Based on this observation, I added a log line after the bubble in the main test and saw the output. So it looks like the bubble is terminating, but the test itself is not.

Comment From: neild

The problem here is quite subtle. The good news is that you're much less likely to run into it with the final version of the synctest API in Go 1.25.

We can reduce the reproduction case to:

func Test(t *testing.T) {
        synctest.Run(func() {
                _, cancel := context.WithCancel(t.Context())
                defer cancel()
        })
}

Contexts have a "done" channel, which is created lazily on demand.

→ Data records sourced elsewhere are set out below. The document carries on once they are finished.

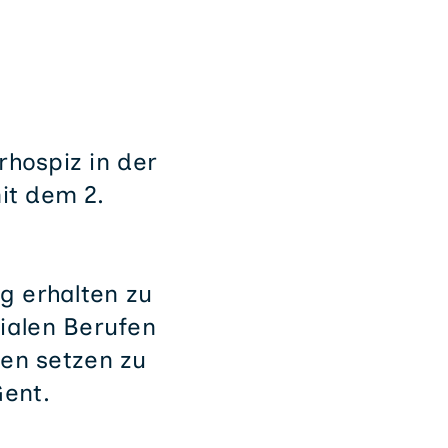
hospiz in der
it dem 2.
g erhalten zu
zialen Berufen
chen setzen zu
Gent.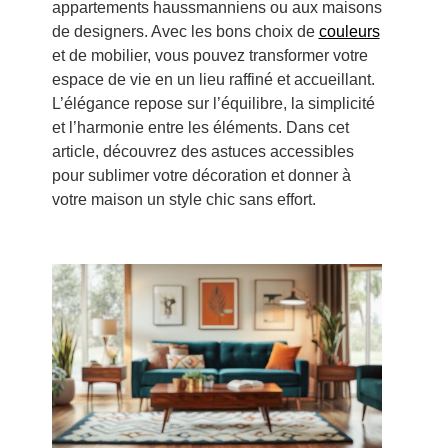
appartements haussmanniens ou aux maisons
de designers. Avec les bons choix de
couleurs
et de mobilier, vous pouvez transformer votre
espace de vie en un lieu raffiné et accueillant.
L’élégance repose sur l’équilibre, la simplicité
et l’harmonie entre les éléments. Dans cet
article, découvrez des astuces accessibles
pour sublimer votre décoration et donner à
votre maison un style chic sans effort.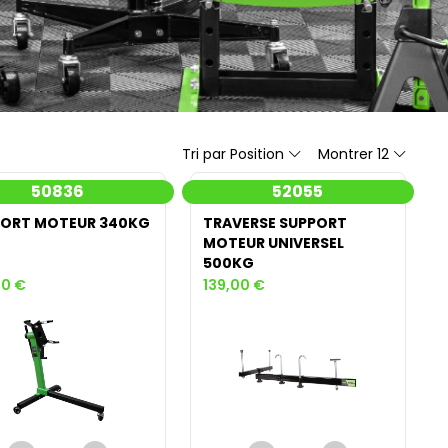
Tri par Position
Montrer 12
50836
52055
ORT MOTEUR 340KG
TRAVERSE SUPPORT
MOTEUR UNIVERSEL
500KG
00 €
139,00 €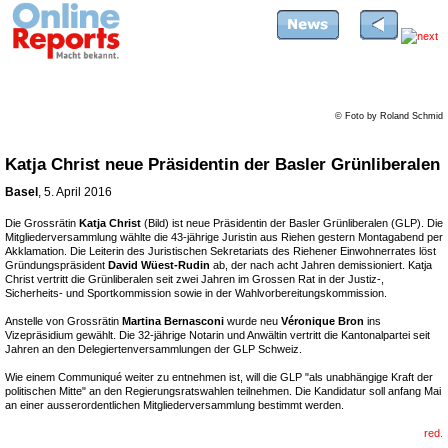
© Foto by Roland Schmid
Katja Christ neue Präsidentin der Basler Grünliberalen
Basel
, 5. April 2016
Die Grossrätin
Katja Christ
(Bild) ist neue Präsidentin der Basler Grünliberalen (GLP). Die
Mitgliederversammlung wählte die 43-jährige Juristin aus Riehen gestern Montagabend per
Akklamation. Die Leiterin des Juristischen Sekretariats des Riehener Einwohnerrates löst
Gründungspräsident
David Wüest-Rudin
ab, der nach acht Jahren demissioniert. Katja
Christ vertritt die Grünliberalen seit zwei Jahren im Grossen Rat in der Justiz-,
Sicherheits- und Sportkommission sowie in der Wahlvorbereitungskommission.
Anstelle von Grossrätin
Martina Bernasconi
wurde neu
Véronique Bron
ins
Vizepräsidium gewählt. Die 32-jährige Notarin und Anwältin vertritt die Kantonalpartei seit
Jahren an den Delegiertenversammlungen der GLP Schweiz.
Wie einem Communiqué weiter zu entnehmen ist, will die GLP "als unabhängige Kraft der
politischen Mitte" an den Regierungsratswahlen teilnehmen. Die Kandidatur soll anfang Mai
an einer ausserordentlichen Mitgliederversammlung bestimmt werden.
red.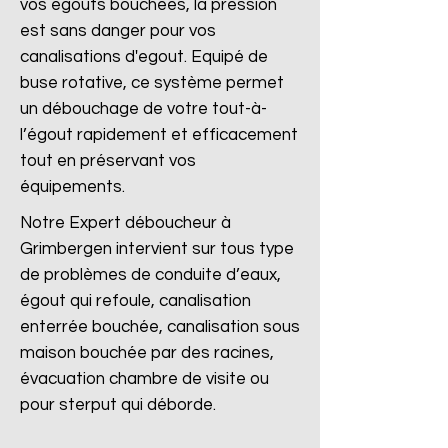
vos égouts bouchées, la pression
est sans danger pour vos
canalisations d'egout. Equipé de
buse rotative, ce système permet
un débouchage de votre tout-à-
l’égout rapidement et efficacement
tout en préservant vos
équipements.
Notre Expert déboucheur à
Grimbergen intervient sur tous type
de problèmes de conduite d’eaux,
égout qui refoule, canalisation
enterrée bouchée, canalisation sous
maison bouchée par des racines,
évacuation chambre de visite ou
pour sterput qui déborde.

The context.WithCancel call creates the done channel for t.Context. This channel is created inside the synctest bubble. The test then completes, and as part of the test cleanup the t.Context context is canceled, which closes the done channel.

This results in a panic, since it a channel created inside a bubble is being closed from outside the bubble. (The bubble has exited by this point, but that's not relevant.)

The panic gets recovered by the testing package, which (I think, I haven't traced this) tries to cancel the context again, which hangs because the first panic left the context mutex locked. This is all very subtle and complicated and I wouldn't expect anyone to figure out what's gone wrong easily.

The good news is that with the revised synctest API in Go 1.25, you'd write this as the following, which will work as expected since the synctest bubble uses a context scoped to the bubble:

func Test(t *testing.T) {
        synctest.Test(t, func(t *testing.T) {
                _, cancel := context.WithCancel(t.Context())
                defer cancel()
        })
}

The bad news is that it's still possible to get into a confusing situation by lazily creating a context channel within a synctest bubble. If nothing else, we should try to avoid the confusing deadlock observed here.